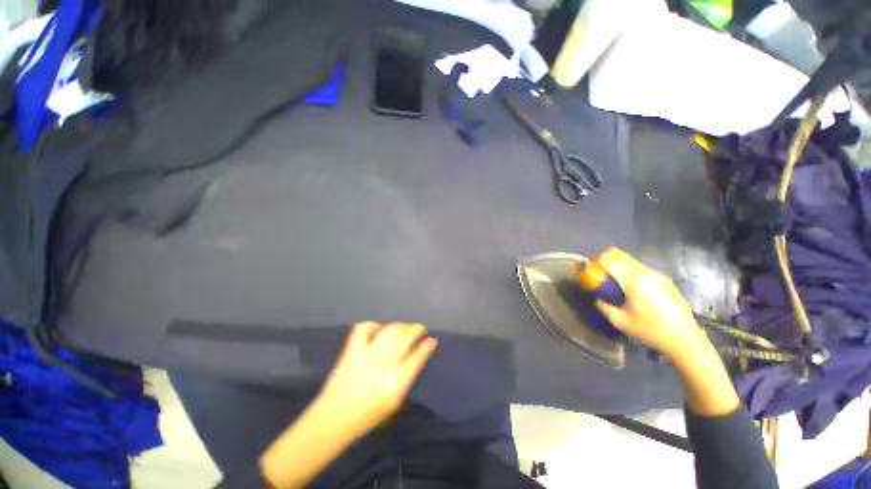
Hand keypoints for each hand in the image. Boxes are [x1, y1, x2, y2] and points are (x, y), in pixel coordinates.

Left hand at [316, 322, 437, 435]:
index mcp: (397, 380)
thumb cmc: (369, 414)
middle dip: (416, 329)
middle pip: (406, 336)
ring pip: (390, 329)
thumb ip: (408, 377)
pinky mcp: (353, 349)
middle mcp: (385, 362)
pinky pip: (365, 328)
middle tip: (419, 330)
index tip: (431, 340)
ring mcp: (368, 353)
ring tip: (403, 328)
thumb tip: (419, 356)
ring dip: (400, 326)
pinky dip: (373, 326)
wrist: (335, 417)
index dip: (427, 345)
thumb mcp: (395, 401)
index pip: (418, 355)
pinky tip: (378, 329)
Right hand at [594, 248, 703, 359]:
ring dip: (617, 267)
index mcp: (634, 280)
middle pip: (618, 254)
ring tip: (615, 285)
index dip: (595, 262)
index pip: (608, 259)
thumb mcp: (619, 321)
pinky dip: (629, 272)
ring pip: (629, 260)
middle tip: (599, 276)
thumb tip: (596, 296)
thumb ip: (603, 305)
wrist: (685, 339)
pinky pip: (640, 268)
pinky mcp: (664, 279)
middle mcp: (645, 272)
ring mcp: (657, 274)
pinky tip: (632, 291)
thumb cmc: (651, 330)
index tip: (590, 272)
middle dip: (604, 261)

- - -

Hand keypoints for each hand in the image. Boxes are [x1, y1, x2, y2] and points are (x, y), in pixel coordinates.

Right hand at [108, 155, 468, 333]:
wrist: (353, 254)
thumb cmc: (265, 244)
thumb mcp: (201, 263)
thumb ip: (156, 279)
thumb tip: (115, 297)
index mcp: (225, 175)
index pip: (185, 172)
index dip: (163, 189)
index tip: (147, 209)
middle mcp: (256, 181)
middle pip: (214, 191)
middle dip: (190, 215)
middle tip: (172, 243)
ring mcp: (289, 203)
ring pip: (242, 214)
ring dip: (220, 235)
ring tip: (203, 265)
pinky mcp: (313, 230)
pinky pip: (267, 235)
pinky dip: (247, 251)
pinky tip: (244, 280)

- - -

● **What you should do**:
From the material above, set down exactly the lines between the line holding "middle tip: (419, 330)" and the line holding "thumb mcp: (619, 321)", inclusive. Include nothing else.

● **Written solution**:
middle tip: (419, 330)
index tip: (431, 340)
ring mcp: (368, 353)
ring tip: (403, 328)
thumb tip: (419, 356)
ring dip: (400, 326)
pinky dip: (373, 326)
wrist: (335, 417)
index dip: (427, 345)
thumb mcp: (395, 401)
index pip: (418, 355)
pinky tip: (378, 329)
Right hand at [594, 248, 703, 359]:
ring dip: (617, 267)
index mcp: (634, 280)
middle pip: (618, 254)
ring tip: (615, 285)
index dip: (595, 262)
index pip: (608, 259)
thumb mcp: (619, 321)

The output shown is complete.